In the derivation of showing that a certain condition is sufficient and necessary, of which the context is given at the end, I couldn't rigorously resolve an intermediate step of technical nature.
Given three non-negative numbers $a$, $b$ and $c$ which satisfy $a\gg$ $\frac{1}{\frac{1}{b}+\frac{1}{c}}$, are we justified to put $a \gg b$ so that we have $$ \frac{1}{\frac{1}{b}+\frac{1}{a}} \approx b\quad ? $$
I'm tempted to just follow the line of \begin{align} \frac{1}{\frac{1}{b}+\frac{1}{a}} &= \frac{1}{\frac{1}{b}+ (\frac{1}{c} - \frac{1}{c}) + \frac{1}{a}} \\ &=\frac{1}{(\frac{1}{b}+ \frac{1}{c} + \frac{1}{a}) - \frac{1}{c}} \\ &\approx \frac{1}{(\frac{1}{b}+ \frac{1}{c}) - \frac{1}{c}} \\ &= b\ . \end{align}
I don't find this reasoning very convincing, since we don't seem to make a judgement on a possible differing order of magnitude between $b$ and $c$ and its resulting effect.
I've tried considering the following to shed some light.
Set $a = 10^{x}, b=10^y, c = 10^{z}$ and require $a \gg \frac{1}{\frac{1}{b} + \frac{1}{c}}$.
Taking the base 10 logarithm of both sides,
$$x \gg y+z-\log(b+c)\ .$$
Which doesn't clarify much.
Context. [All following quantities are, indeed, functions of frequency $\omega$. For readability, we omit explicitly denoting this dependence $f = f(\omega).]$
We consider the system of a coupled low-pass filter circuit.
Two low-pass filters are said to not load eachother if the input impedance $Z_{in,2}$ of the second one is much greater than the output impedance $Z_{out,1}$ of the first one.

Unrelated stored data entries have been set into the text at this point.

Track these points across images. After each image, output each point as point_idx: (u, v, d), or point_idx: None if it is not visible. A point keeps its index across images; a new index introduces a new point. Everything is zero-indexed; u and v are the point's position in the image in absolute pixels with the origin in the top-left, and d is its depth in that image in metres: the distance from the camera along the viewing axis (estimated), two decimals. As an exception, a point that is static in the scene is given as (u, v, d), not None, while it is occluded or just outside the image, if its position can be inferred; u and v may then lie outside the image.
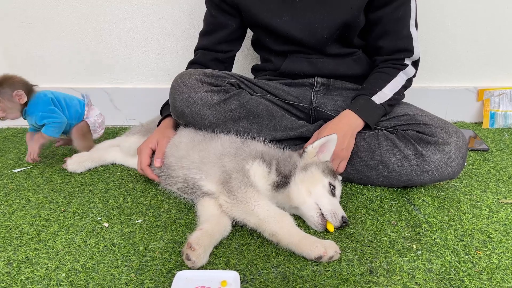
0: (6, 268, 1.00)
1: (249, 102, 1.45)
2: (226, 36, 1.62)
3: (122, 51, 2.06)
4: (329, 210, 1.17)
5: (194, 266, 1.00)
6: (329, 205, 1.18)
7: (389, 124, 1.45)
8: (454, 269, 1.01)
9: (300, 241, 1.05)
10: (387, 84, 1.47)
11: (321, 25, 1.48)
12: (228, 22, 1.60)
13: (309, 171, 1.23)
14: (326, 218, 1.16)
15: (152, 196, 1.36)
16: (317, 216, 1.17)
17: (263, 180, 1.22)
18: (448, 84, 2.16)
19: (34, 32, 2.02)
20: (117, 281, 0.96)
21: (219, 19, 1.60)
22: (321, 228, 1.17)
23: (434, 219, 1.23)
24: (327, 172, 1.24)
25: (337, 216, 1.16)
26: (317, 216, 1.17)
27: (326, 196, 1.20)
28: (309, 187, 1.20)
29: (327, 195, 1.20)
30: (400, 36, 1.49)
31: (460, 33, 2.06)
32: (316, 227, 1.18)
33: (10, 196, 1.36)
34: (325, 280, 0.96)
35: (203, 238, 1.05)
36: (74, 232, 1.15)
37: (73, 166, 1.53)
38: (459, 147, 1.33)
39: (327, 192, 1.21)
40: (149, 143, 1.45)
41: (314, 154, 1.28)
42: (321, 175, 1.23)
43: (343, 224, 1.16)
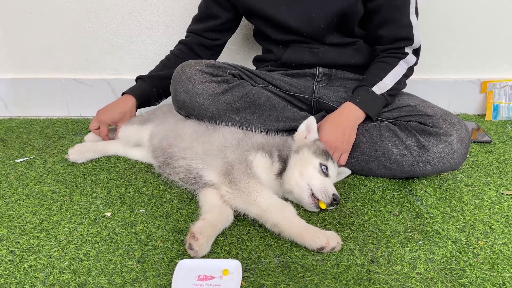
0: (9, 256, 1.01)
1: (251, 92, 1.45)
2: (214, 26, 1.69)
3: (124, 41, 2.06)
4: (318, 188, 1.18)
5: (196, 256, 1.00)
6: (320, 184, 1.19)
7: (391, 115, 1.45)
8: (456, 259, 1.01)
9: (302, 231, 1.05)
10: (387, 74, 1.47)
11: (318, 14, 1.47)
12: (219, 14, 1.66)
13: (301, 153, 1.26)
14: (316, 196, 1.18)
15: (154, 186, 1.37)
16: (308, 197, 1.19)
17: (267, 171, 1.23)
18: (451, 76, 2.15)
19: (35, 23, 2.01)
20: (119, 269, 0.97)
21: (211, 10, 1.66)
22: (314, 208, 1.19)
23: (436, 210, 1.23)
24: (318, 153, 1.26)
25: (328, 194, 1.17)
26: (307, 197, 1.19)
27: (317, 176, 1.21)
28: (301, 169, 1.22)
29: (318, 176, 1.21)
30: (400, 24, 1.47)
31: (463, 24, 2.05)
32: (310, 208, 1.20)
33: (13, 185, 1.36)
34: (326, 270, 0.97)
35: (205, 228, 1.05)
36: (77, 221, 1.16)
37: (74, 156, 1.53)
38: (462, 138, 1.32)
39: (318, 173, 1.22)
40: (108, 118, 1.62)
41: (304, 137, 1.33)
42: (312, 156, 1.25)
43: (333, 202, 1.17)
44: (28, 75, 2.11)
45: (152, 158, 1.46)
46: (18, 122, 2.02)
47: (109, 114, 1.63)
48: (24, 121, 2.03)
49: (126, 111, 1.63)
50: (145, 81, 1.67)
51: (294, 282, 0.93)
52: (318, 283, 0.93)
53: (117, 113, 1.62)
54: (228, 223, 1.13)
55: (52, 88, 2.10)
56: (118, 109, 1.63)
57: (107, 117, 1.63)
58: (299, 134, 1.33)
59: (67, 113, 2.15)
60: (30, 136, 1.82)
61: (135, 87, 1.68)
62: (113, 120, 1.62)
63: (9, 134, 1.85)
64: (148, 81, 1.67)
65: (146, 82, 1.67)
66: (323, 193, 1.17)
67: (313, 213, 1.21)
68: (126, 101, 1.65)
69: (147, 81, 1.67)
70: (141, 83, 1.68)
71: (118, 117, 1.62)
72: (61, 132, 1.88)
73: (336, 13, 1.46)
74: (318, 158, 1.25)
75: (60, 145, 1.72)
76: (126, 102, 1.65)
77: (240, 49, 2.10)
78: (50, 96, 2.12)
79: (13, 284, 0.91)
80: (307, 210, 1.22)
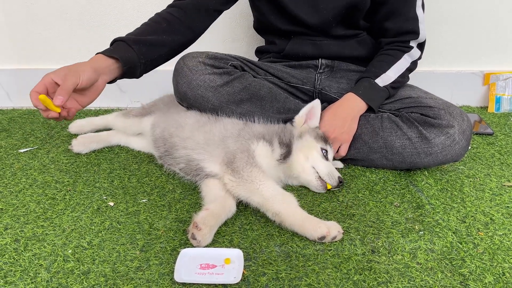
0: (13, 245, 1.02)
1: (252, 84, 1.45)
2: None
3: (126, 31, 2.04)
4: (325, 172, 1.27)
5: (199, 245, 1.01)
6: (325, 168, 1.27)
7: (393, 107, 1.45)
8: (456, 249, 1.02)
9: (303, 221, 1.06)
10: (391, 67, 1.46)
11: (327, 6, 1.46)
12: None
13: (304, 139, 1.32)
14: (323, 179, 1.26)
15: (156, 177, 1.38)
16: (316, 180, 1.27)
17: (268, 159, 1.25)
18: (454, 68, 2.14)
19: (37, 12, 2.01)
20: (122, 257, 0.98)
21: None
22: (323, 190, 1.27)
23: (437, 201, 1.23)
24: (318, 138, 1.33)
25: (334, 177, 1.26)
26: (316, 180, 1.27)
27: (320, 160, 1.29)
28: (306, 153, 1.29)
29: (321, 159, 1.30)
30: (406, 17, 1.47)
31: (466, 16, 2.04)
32: (318, 190, 1.27)
33: (16, 175, 1.37)
34: (327, 259, 0.98)
35: (209, 218, 1.06)
36: (80, 211, 1.17)
37: (78, 147, 1.54)
38: (463, 129, 1.32)
39: (321, 157, 1.30)
40: (54, 73, 1.13)
41: (303, 122, 1.38)
42: (313, 141, 1.32)
43: (339, 184, 1.26)
44: (31, 65, 2.11)
45: (154, 148, 1.46)
46: (21, 112, 2.03)
47: (65, 72, 1.14)
48: (27, 112, 2.03)
49: (97, 69, 1.19)
50: (130, 46, 1.26)
51: (295, 271, 0.94)
52: (319, 272, 0.94)
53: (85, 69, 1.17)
54: (231, 213, 1.14)
55: (54, 79, 2.10)
56: (83, 66, 1.18)
57: (59, 75, 1.12)
58: (299, 119, 1.38)
59: (69, 104, 2.15)
60: (33, 127, 1.82)
61: (115, 49, 1.26)
62: (73, 82, 1.12)
63: (12, 124, 1.86)
64: (134, 46, 1.27)
65: (131, 48, 1.26)
66: (330, 176, 1.26)
67: (315, 203, 1.22)
68: (98, 60, 1.22)
69: (133, 47, 1.27)
70: (124, 46, 1.26)
71: (85, 77, 1.15)
72: (64, 123, 1.88)
73: (345, 5, 1.46)
74: (318, 143, 1.32)
75: (63, 135, 1.73)
76: (98, 61, 1.22)
77: (243, 40, 2.09)
78: (52, 87, 2.12)
79: (17, 272, 0.93)
80: (308, 200, 1.23)
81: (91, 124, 1.71)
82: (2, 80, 2.11)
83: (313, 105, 1.38)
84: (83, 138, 1.57)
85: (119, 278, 0.91)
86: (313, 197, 1.26)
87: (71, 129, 1.71)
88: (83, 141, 1.56)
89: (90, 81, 1.17)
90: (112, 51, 1.24)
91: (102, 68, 1.21)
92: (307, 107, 1.38)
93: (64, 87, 1.10)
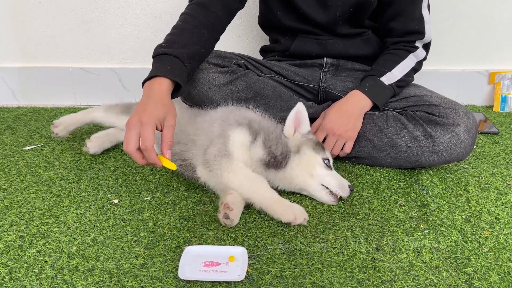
0: (18, 241, 1.02)
1: (256, 83, 1.45)
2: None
3: (132, 30, 2.06)
4: (336, 185, 1.21)
5: (231, 225, 1.07)
6: (333, 180, 1.22)
7: (398, 105, 1.44)
8: (461, 248, 1.02)
9: (273, 204, 1.11)
10: (396, 66, 1.46)
11: (335, 3, 1.46)
12: None
13: (302, 153, 1.23)
14: (335, 193, 1.20)
15: (161, 175, 1.38)
16: (327, 196, 1.21)
17: (244, 149, 1.22)
18: (459, 67, 2.13)
19: (43, 11, 2.02)
20: (127, 255, 0.98)
21: None
22: (335, 203, 1.21)
23: (441, 200, 1.23)
24: (317, 148, 1.25)
25: (345, 187, 1.22)
26: (327, 196, 1.21)
27: (326, 173, 1.23)
28: (309, 170, 1.22)
29: (327, 172, 1.23)
30: (412, 18, 1.46)
31: (472, 14, 2.03)
32: (331, 203, 1.21)
33: (21, 172, 1.38)
34: (331, 257, 0.97)
35: (236, 200, 1.10)
36: (85, 208, 1.17)
37: (94, 149, 1.49)
38: (469, 128, 1.32)
39: (325, 169, 1.23)
40: (155, 117, 1.04)
41: (293, 132, 1.28)
42: (313, 154, 1.24)
43: (350, 192, 1.22)
44: (36, 64, 2.12)
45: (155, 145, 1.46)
46: (26, 110, 2.03)
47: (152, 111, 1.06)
48: (32, 110, 2.04)
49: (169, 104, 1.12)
50: (184, 64, 1.19)
51: (299, 269, 0.93)
52: (323, 270, 0.93)
53: (160, 106, 1.08)
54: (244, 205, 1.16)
55: (59, 77, 2.11)
56: (160, 102, 1.10)
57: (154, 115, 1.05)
58: (288, 129, 1.27)
59: (74, 102, 2.16)
60: (38, 125, 1.83)
61: (173, 69, 1.16)
62: (159, 118, 1.06)
63: (18, 122, 1.87)
64: (187, 64, 1.20)
65: (185, 66, 1.19)
66: (341, 188, 1.21)
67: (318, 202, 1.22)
68: (168, 88, 1.15)
69: (187, 64, 1.20)
70: (179, 66, 1.18)
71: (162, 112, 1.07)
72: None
73: (354, 4, 1.45)
74: (319, 154, 1.24)
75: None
76: (169, 90, 1.15)
77: (247, 38, 2.09)
78: (57, 85, 2.13)
79: (22, 268, 0.93)
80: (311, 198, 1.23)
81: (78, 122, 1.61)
82: (7, 78, 2.12)
83: (297, 110, 1.27)
84: (97, 138, 1.51)
85: (124, 275, 0.91)
86: (317, 196, 1.25)
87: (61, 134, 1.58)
88: (98, 142, 1.50)
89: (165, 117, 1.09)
90: (173, 74, 1.15)
91: (173, 107, 1.13)
92: (291, 115, 1.26)
93: (170, 141, 1.06)
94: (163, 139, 1.05)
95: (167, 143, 1.05)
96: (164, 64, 1.17)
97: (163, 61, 1.18)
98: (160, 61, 1.18)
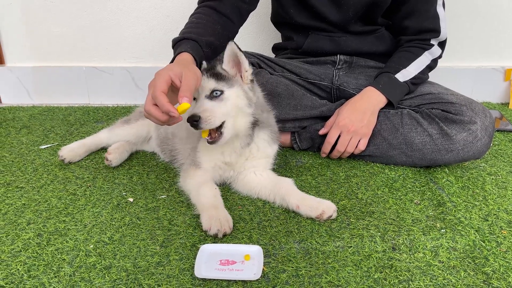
0: (36, 239, 1.04)
1: (269, 81, 1.44)
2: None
3: (144, 30, 2.07)
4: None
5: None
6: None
7: (413, 103, 1.43)
8: (479, 247, 1.00)
9: (202, 210, 1.10)
10: (411, 63, 1.45)
11: (348, 2, 1.45)
12: None
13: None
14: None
15: (175, 173, 1.38)
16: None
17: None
18: (475, 64, 2.10)
19: (56, 11, 2.04)
20: (143, 253, 0.98)
21: None
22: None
23: (458, 199, 1.21)
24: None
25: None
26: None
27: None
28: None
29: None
30: (427, 16, 1.45)
31: (487, 10, 2.00)
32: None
33: (38, 171, 1.39)
34: (347, 256, 0.97)
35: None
36: (101, 206, 1.18)
37: (116, 160, 1.43)
38: (486, 126, 1.30)
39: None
40: (172, 71, 1.04)
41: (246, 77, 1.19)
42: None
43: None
44: (50, 63, 2.14)
45: (161, 154, 1.47)
46: (41, 109, 2.06)
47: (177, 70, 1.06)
48: (46, 109, 2.06)
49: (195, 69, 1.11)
50: (202, 48, 1.22)
51: (315, 269, 0.93)
52: (339, 269, 0.93)
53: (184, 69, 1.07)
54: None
55: (73, 76, 2.14)
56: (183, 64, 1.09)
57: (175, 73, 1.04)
58: (247, 74, 1.18)
59: (88, 101, 2.18)
60: (53, 123, 1.85)
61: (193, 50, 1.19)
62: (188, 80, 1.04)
63: (33, 121, 1.89)
64: (205, 50, 1.23)
65: (203, 51, 1.23)
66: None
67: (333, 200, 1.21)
68: (190, 60, 1.16)
69: (205, 50, 1.23)
70: (198, 49, 1.21)
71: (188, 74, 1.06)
72: (83, 120, 1.91)
73: (367, 2, 1.44)
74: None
75: (82, 132, 1.75)
76: (191, 61, 1.15)
77: (259, 36, 2.09)
78: (71, 84, 2.15)
79: (41, 266, 0.94)
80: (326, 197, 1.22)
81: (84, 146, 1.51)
82: (22, 77, 2.14)
83: (229, 49, 1.14)
84: (116, 149, 1.45)
85: (140, 273, 0.92)
86: (331, 195, 1.25)
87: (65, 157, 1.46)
88: (118, 153, 1.44)
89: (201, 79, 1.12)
90: (195, 52, 1.18)
91: (193, 67, 1.13)
92: (227, 56, 1.15)
93: (188, 87, 1.02)
94: (181, 87, 1.02)
95: (182, 90, 1.01)
96: (185, 45, 1.19)
97: (184, 44, 1.20)
98: (180, 46, 1.20)
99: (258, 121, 1.20)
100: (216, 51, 1.30)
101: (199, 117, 1.07)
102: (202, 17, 1.33)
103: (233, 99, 1.12)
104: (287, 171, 1.40)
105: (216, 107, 1.10)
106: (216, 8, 1.35)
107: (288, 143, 1.55)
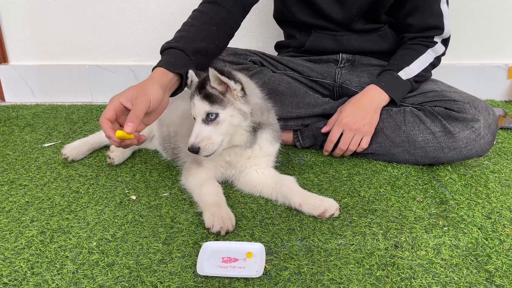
0: (39, 237, 1.04)
1: (271, 79, 1.44)
2: None
3: (147, 28, 2.07)
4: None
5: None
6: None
7: (416, 101, 1.42)
8: (481, 245, 1.00)
9: (203, 208, 1.11)
10: (414, 60, 1.44)
11: None
12: None
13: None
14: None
15: (177, 171, 1.39)
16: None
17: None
18: (478, 61, 2.09)
19: (59, 10, 2.04)
20: (145, 250, 0.99)
21: None
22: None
23: (461, 197, 1.21)
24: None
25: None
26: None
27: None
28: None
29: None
30: (430, 13, 1.44)
31: (490, 8, 1.99)
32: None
33: (41, 169, 1.40)
34: (349, 254, 0.97)
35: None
36: (103, 204, 1.19)
37: (119, 158, 1.43)
38: (489, 123, 1.29)
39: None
40: (123, 96, 1.07)
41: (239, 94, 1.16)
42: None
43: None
44: (53, 61, 2.15)
45: (164, 153, 1.47)
46: (44, 108, 2.07)
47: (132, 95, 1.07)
48: (50, 107, 2.07)
49: (163, 87, 1.13)
50: (189, 57, 1.22)
51: (317, 266, 0.93)
52: (341, 267, 0.93)
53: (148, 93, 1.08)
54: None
55: (76, 74, 2.14)
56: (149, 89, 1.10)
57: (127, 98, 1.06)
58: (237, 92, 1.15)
59: (91, 99, 2.19)
60: (56, 122, 1.86)
61: (176, 62, 1.19)
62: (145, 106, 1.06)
63: (36, 119, 1.90)
64: (193, 58, 1.23)
65: (191, 60, 1.23)
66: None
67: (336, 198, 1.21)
68: (162, 76, 1.16)
69: (193, 58, 1.23)
70: (184, 58, 1.22)
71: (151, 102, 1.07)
72: (86, 118, 1.92)
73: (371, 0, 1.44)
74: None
75: (85, 130, 1.76)
76: (162, 78, 1.15)
77: (262, 34, 2.09)
78: (74, 83, 2.16)
79: (44, 263, 0.95)
80: (329, 195, 1.22)
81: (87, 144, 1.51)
82: (25, 76, 2.15)
83: (211, 74, 1.09)
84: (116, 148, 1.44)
85: (143, 270, 0.92)
86: (334, 193, 1.25)
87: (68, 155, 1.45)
88: (120, 151, 1.44)
89: (159, 102, 1.10)
90: (175, 66, 1.17)
91: (166, 84, 1.15)
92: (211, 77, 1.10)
93: (135, 112, 1.03)
94: (130, 113, 1.04)
95: (130, 116, 1.03)
96: (169, 57, 1.20)
97: (168, 55, 1.22)
98: (165, 55, 1.23)
99: (260, 124, 1.21)
100: (208, 56, 1.30)
101: (198, 148, 1.11)
102: (198, 17, 1.34)
103: (228, 120, 1.13)
104: (290, 169, 1.40)
105: (213, 133, 1.12)
106: (217, 1, 1.36)
107: (290, 141, 1.55)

If this is the case, we can approximate the system transfer function $H$ as the product of the respective transfer functions of the individual filters $H \approx H_1 \cdot H_2$.
It can be shown that the system transfer function is given by $$ H = \bigg( 1 - \frac{Z_{R_1}}{Z_{R_1} +\frac{1}{ \frac{1}{Z_{C_1}} + \frac{1}{Z_{R_2} + Z_{C_2}} } } \bigg) \cdot \frac{Z_{C_2}}{Z_{R_2} + Z_{C_2}}\ . $$ Similarly, we have $$ H_1 = \frac{Z_{C_1}}{Z_{C_1}+Z_{R_1}}\quad \text{ and }\quad H_2 = \frac{Z_{C_2}}{Z_{C_2} + Z_{R_2}} \ . $$
Now, $$Z_{in,2} \equiv Z_{C_2} + Z_{R_2} \gg \frac{1}{\frac{1}{Z_{R_1}} + \frac{1}{Z_{C_1}} } \equiv Z_{out,1}$$ seems to be a necessary and sufficient condition to justify $H \approx H_1 \cdot H_2$ .
In my opinion, the fact that $x \gg y+z-\log(b+c),$ where $a = 10^x,$ $b=10^y,$ and $c = 10^z,$ clarifies the problem almost completely.
We need only consider an example such as $y=100,$ $z=-100,$ where $\log(b+c) \approx \log(b) = y,$ to see that in this case $$y+z-\log(b+c) \approx z,$$ and therefore in this case the fact that $a\gg1/\left(\frac{1}{b}+\frac{1}{c}\right)$ has told us only that $a \gg c$ and has told us nothing about the relative sizes of $a$ and $b.$ We could have either $x = 0$ or $x = 200$ and all of the formulas above would still be true.
When I write that this "clarifies" the problem, by the way, I mean that this formula shows that the method of proof you are attempting does not work.